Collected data
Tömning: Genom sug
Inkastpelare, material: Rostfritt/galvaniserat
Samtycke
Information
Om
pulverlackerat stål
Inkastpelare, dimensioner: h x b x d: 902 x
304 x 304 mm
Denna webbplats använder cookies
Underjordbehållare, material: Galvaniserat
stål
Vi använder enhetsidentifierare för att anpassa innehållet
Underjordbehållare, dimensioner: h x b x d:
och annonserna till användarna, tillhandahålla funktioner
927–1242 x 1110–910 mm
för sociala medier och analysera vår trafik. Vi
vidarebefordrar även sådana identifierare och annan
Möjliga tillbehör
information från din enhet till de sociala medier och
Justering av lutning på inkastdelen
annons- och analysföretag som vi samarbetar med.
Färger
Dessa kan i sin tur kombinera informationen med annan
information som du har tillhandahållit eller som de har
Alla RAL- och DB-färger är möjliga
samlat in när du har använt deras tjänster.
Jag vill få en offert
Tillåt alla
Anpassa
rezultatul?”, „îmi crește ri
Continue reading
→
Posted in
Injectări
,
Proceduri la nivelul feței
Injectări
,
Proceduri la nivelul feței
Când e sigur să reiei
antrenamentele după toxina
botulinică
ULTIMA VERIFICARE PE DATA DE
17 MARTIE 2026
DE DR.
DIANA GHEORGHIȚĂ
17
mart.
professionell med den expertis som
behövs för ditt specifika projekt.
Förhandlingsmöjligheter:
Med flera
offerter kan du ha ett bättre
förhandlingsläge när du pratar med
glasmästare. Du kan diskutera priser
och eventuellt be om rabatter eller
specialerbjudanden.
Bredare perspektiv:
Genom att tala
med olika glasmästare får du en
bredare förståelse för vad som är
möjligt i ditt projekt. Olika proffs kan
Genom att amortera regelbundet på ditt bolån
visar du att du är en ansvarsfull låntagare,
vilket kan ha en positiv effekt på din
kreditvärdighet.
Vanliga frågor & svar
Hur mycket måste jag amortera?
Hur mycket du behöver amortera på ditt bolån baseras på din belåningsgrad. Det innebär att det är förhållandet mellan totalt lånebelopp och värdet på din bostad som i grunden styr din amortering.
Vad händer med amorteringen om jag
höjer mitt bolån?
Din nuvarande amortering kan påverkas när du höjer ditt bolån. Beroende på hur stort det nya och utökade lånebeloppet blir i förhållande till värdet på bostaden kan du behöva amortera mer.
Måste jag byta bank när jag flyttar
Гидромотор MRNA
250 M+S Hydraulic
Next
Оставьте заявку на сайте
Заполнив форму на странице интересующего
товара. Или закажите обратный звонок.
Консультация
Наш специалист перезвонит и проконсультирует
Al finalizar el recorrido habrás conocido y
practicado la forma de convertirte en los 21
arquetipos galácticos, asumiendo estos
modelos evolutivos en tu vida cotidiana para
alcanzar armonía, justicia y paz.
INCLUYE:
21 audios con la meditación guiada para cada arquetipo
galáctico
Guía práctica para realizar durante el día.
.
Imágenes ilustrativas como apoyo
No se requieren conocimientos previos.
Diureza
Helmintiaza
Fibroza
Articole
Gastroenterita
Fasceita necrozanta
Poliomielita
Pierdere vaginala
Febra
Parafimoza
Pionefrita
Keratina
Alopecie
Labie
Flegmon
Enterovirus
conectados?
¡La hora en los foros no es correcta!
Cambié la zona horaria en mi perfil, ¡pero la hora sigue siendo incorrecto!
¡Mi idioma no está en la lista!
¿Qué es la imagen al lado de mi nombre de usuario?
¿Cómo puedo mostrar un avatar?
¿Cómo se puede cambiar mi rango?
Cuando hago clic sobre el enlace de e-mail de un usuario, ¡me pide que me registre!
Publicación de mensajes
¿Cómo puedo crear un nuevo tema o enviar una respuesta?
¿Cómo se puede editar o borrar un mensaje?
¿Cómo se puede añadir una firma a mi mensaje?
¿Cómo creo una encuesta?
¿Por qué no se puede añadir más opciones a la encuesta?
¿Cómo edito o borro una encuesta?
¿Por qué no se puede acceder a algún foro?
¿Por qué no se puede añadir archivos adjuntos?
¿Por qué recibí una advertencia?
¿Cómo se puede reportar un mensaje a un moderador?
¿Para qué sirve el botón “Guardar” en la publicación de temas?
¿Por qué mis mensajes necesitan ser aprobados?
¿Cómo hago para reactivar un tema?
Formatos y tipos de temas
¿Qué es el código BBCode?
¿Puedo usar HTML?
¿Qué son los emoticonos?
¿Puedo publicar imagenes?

Task brief
Could you please repeat the data exactly as given?

Expected output
Tömning: Genom sug
Inkastpelare, material: Rostfritt/galvaniserat
Samtycke
Information
Om
pulverlackerat stål
Inkastpelare, dimensioner: h x b x d: 902 x
304 x 304 mm
Denna webbplats använder cookies
Underjordbehållare, material: Galvaniserat
stål
Vi använder enhetsidentifierare för att anpassa innehållet
Underjordbehållare, dimensioner: h x b x d:
och annonserna till användarna, tillhandahålla funktioner
927–1242 x 1110–910 mm
för sociala medier och analysera vår trafik. Vi
vidarebefordrar även sådana identifierare och annan
Möjliga tillbehör
information från din enhet till de sociala medier och
Justering av lutning på inkastdelen
annons- och analysföretag som vi samarbetar med.
Färger
Dessa kan i sin tur kombinera informationen med annan
information som du har tillhandahållit eller som de har
Alla RAL- och DB-färger är möjliga
samlat in när du har använt deras tjänster.
Jag vill få en offert
Tillåt alla
Anpassa
rezultatul?”, „îmi crește ri
Continue reading
→
Posted in
Injectări
,
Proceduri la nivelul feței
Injectări
,
Proceduri la nivelul feței
Când e sigur să reiei
antrenamentele după toxina
botulinică
ULTIMA VERIFICARE PE DATA DE
17 MARTIE 2026
DE DR.
DIANA GHEORGHIȚĂ
17
mart.
professionell med den expertis som
behövs för ditt specifika projekt.
Förhandlingsmöjligheter:
Med flera
offerter kan du ha ett bättre
förhandlingsläge när du pratar med
glasmästare. Du kan diskutera priser
och eventuellt be om rabatter eller
specialerbjudanden.
Bredare perspektiv:
Genom att tala
med olika glasmästare får du en
bredare förståelse för vad som är
möjligt i ditt projekt. Olika proffs kan
Genom att amortera regelbundet på ditt bolån
visar du att du är en ansvarsfull låntagare,
vilket kan ha en positiv effekt på din
kreditvärdighet.
Vanliga frågor & svar
Hur mycket måste jag amortera?
Hur mycket du behöver amortera på ditt bolån baseras på din belåningsgrad. Det innebär att det är förhållandet mellan totalt lånebelopp och värdet på din bostad som i grunden styr din amortering.
Vad händer med amorteringen om jag
höjer mitt bolån?
Din nuvarande amortering kan påverkas när du höjer ditt bolån. Beroende på hur stort det nya och utökade lånebeloppet blir i förhållande till värdet på bostaden kan du behöva amortera mer.
Måste jag byta bank när jag flyttar
Гидромотор MRNA
250 M+S Hydraulic
Next
Оставьте заявку на сайте
Заполнив форму на странице интересующего
товара. Или закажите обратный звонок.
Консультация
Наш специалист перезвонит и проконсультирует
Al finalizar el recorrido habrás conocido y
practicado la forma de convertirte en los 21
arquetipos galácticos, asumiendo estos
modelos evolutivos en tu vida cotidiana para
alcanzar armonía, justicia y paz.
INCLUYE:
21 audios con la meditación guiada para cada arquetipo
galáctico
Guía práctica para realizar durante el día.
.
Imágenes ilustrativas como apoyo
No se requieren conocimientos previos.
Diureza
Helmintiaza
Fibroza
Articole
Gastroenterita
Fasceita necrozanta
Poliomielita
Pierdere vaginala
Febra
Parafimoza
Pionefrita
Keratina
Alopecie
Labie
Flegmon
Enterovirus
conectados?
¡La hora en los foros no es correcta!
Cambié la zona horaria en mi perfil, ¡pero la hora sigue siendo incorrecto!
¡Mi idioma no está en la lista!
¿Qué es la imagen al lado de mi nombre de usuario?
¿Cómo puedo mostrar un avatar?
¿Cómo se puede cambiar mi rango?
Cuando hago clic sobre el enlace de e-mail de un usuario, ¡me pide que me registre!
Publicación de mensajes
¿Cómo puedo crear un nuevo tema o enviar una respuesta?
¿Cómo se puede editar o borrar un mensaje?
¿Cómo se puede añadir una firma a mi mensaje?
¿Cómo creo una encuesta?
¿Por qué no se puede añadir más opciones a la encuesta?
¿Cómo edito o borro una encuesta?
¿Por qué no se puede acceder a algún foro?
¿Por qué no se puede añadir archivos adjuntos?
¿Por qué recibí una advertencia?
¿Cómo se puede reportar un mensaje a un moderador?
¿Para qué sirve el botón “Guardar” en la publicación de temas?
¿Por qué mis mensajes necesitan ser aprobados?
¿Cómo hago para reactivar un tema?
Formatos y tipos de temas
¿Qué es el código BBCode?
¿Puedo usar HTML?
¿Qué son los emoticonos?
¿Puedo publicar imagenes?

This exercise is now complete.